In the future we will run groups again.  Our program has included 10 sessions and involved six to 12 persons. Formal ADHD diagnosis is not required.  The program is largely based on the published work of Stephen Safren and colleagures and Dr. Mary Solanto and colleagues  and has the following major components:

  1. understanding your ADHD Profile
  2. committing to the treatment and to improving functioning
  3. mindfulness, acceptance, and commitment to value-guided action as a foundation for CBT skills-training and implementation
  4. organizational systems
  5. time awareness and scheduling
  6. task shaping
  7. prioritizing and checklists
  8. activation and motivation issues
  9. planning and following through
  10. problem behaviors
  11. stress and emotions
  12. social contacts and maintaining relationships

Our program differs from Safren and Solanto programs in that it includes skills training components focusing on mindfulness, value-awareness, value-guided action, management of problematic impulses / behaviors, and managing emotions and stress from within an Acceptance and Commitment Therapy (ACT) framework.
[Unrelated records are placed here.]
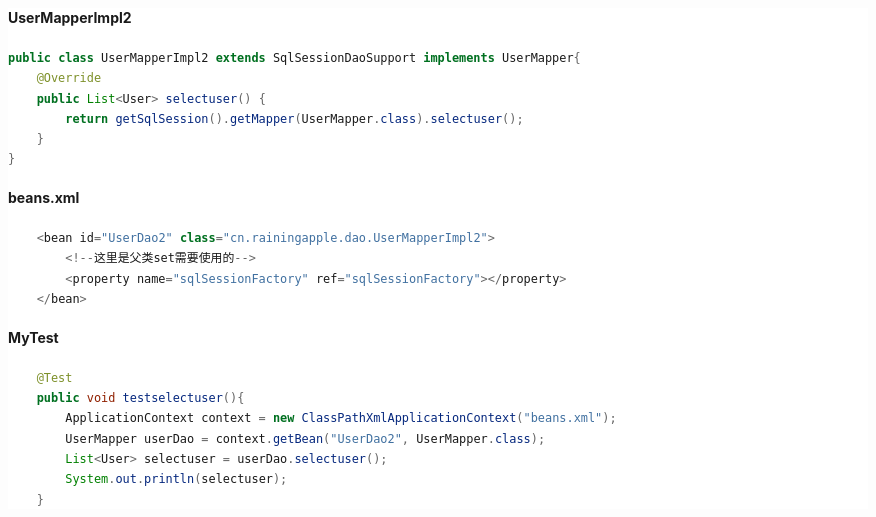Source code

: #### UserMapperImpl2

```java
public class UserMapperImpl2 extends SqlSessionDaoSupport implements UserMapper{
    @Override
    public List<User> selectuser() {
        return getSqlSession().getMapper(UserMapper.class).selectuser();
    }
}
```

#### beans.xml

```java
    <bean id="UserDao2" class="cn.rainingapple.dao.UserMapperImpl2">
        <!--这里是父类set需要使用的-->
        <property name="sqlSessionFactory" ref="sqlSessionFactory"></property>
    </bean>
```

#### MyTest

```java
    @Test
    public void testselectuser(){
        ApplicationContext context = new ClassPathXmlApplicationContext("beans.xml");
        UserMapper userDao = context.getBean("UserDao2", UserMapper.class);
        List<User> selectuser = userDao.selectuser();
        System.out.println(selectuser);
    }
```


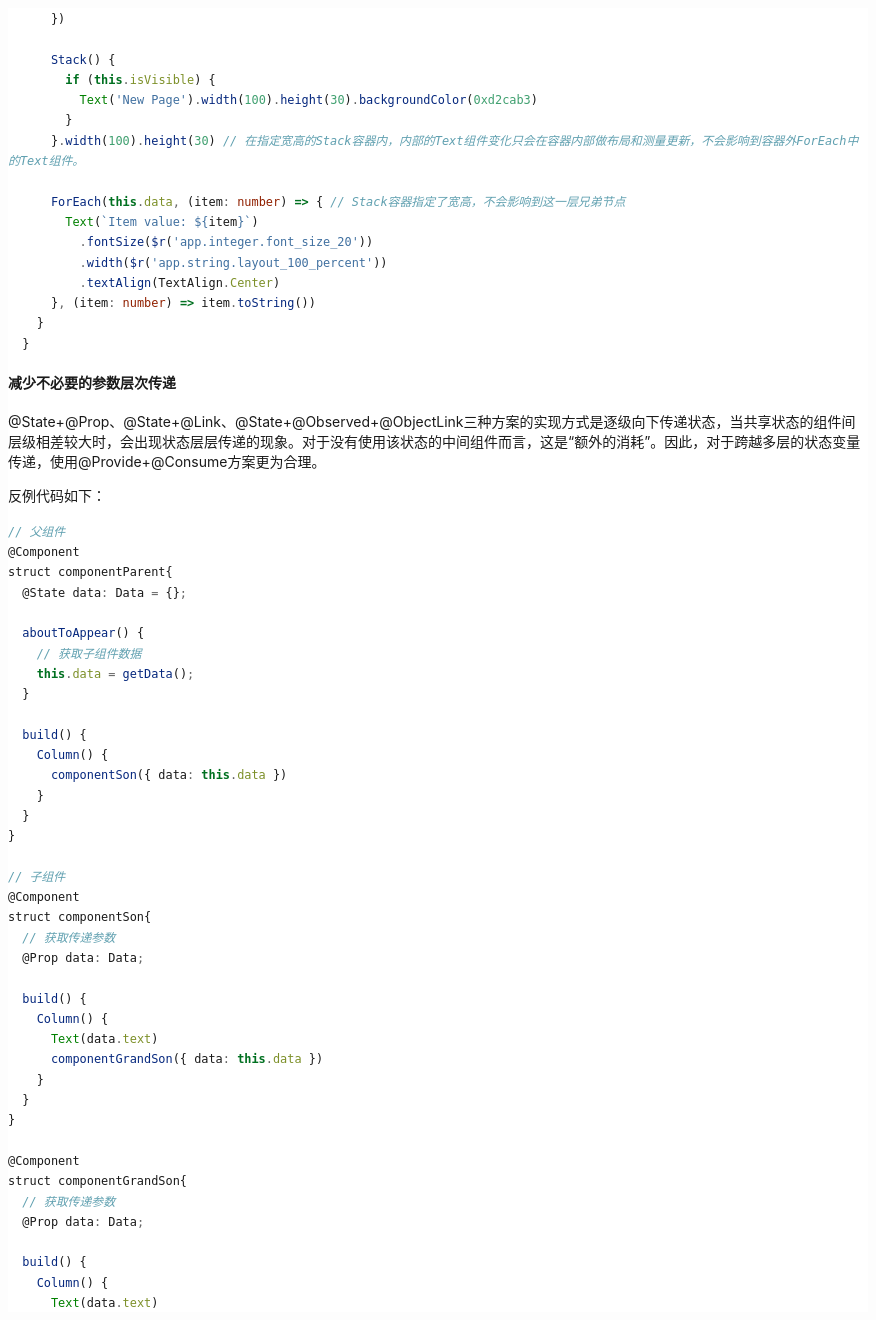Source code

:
 ```typescript
      })

      Stack() {
        if (this.isVisible) {
          Text('New Page').width(100).height(30).backgroundColor(0xd2cab3)
        }
      }.width(100).height(30) // 在指定宽高的Stack容器内，内部的Text组件变化只会在容器内部做布局和测量更新，不会影响到容器外ForEach中的Text组件。

      ForEach(this.data, (item: number) => { // Stack容器指定了宽高，不会影响到这一层兄弟节点
        Text(`Item value: ${item}`)
          .fontSize($r('app.integer.font_size_20'))
          .width($r('app.string.layout_100_percent'))
          .textAlign(TextAlign.Center)
      }, (item: number) => item.toString())
    }
  }
```
#### 减少不必要的参数层次传递

@State+@Prop、@State+@Link、@State+@Observed+@ObjectLink三种方案的实现方式是逐级向下传递状态，当共享状态的组件间层级相差较大时，会出现状态层层传递的现象。对于没有使用该状态的中间组件而言，这是“额外的消耗”。因此，对于跨越多层的状态变量传递，使用@Provide+@Consume方案更为合理。

反例代码如下：

```typescript
// 父组件
@Component
struct componentParent{
  @State data: Data = {};

  aboutToAppear() {
    // 获取子组件数据
    this.data = getData();
  }

  build() {
    Column() {
      componentSon({ data: this.data })
    }
  }
}

// 子组件
@Component
struct componentSon{
  // 获取传递参数
  @Prop data: Data;

  build() {
    Column() {
      Text(data.text)
      componentGrandSon({ data: this.data })
    }
  }
}

@Component
struct componentGrandSon{
  // 获取传递参数
  @Prop data: Data;

  build() {
    Column() {
      Text(data.text)
```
Empirical support for a combined CBT and Mindfulness-based approach:

Solanto and colleagues (2010) found that their program significantly reduced inattentive symptoms for a group of 88 adults diagnosed with ADHD. A greater proportion of persons receiving their program improved compared with a control group receiving supportive therapy.

Problem behaviors, anxiety, depression, and difficulties regulating stress and emotions are often experienced by persons with ADHD, ACT has been evaluated for effectiveness in more than 50 controlled studies and shown to be effective in treating a variety of clinical problems including anxiety disorders, depression, emotion dysregulation and a variety of problem behaviors. The majority of controlled outcome studies show ACT to be more effective, or at least as effective, as the gold standard therapies to which it has been compared (Hayes et al, 2012).

1 Safren, SA et al (2005). Mastering Your Adult ADHD: A Cognitive-Behavioral Treatment Program Therapist Guide (Treatments That Work). New York: OUP

2 Solanto, MV (2011). Cognitive-Behavioral Therapy for adult ADHD. New York: Guildford Press.

3 Hayes, SC; Strosahl, KD; and Wilson, KD (2012). Acceptance and Commitment Therapy, 2nd Ed. New York: Guildford Press.

4 Solanto, MV et al. (2010). Efficacy of metacognitive therapy for adult ADHD: American Journal of Psychiatry, 168, pp. 958-968.

5 Able, SL; Johnston, JA; Adler, LA; and Swindle, RW (2007). Functional and psychosocial impairment in adults with undiagnosed ADHD.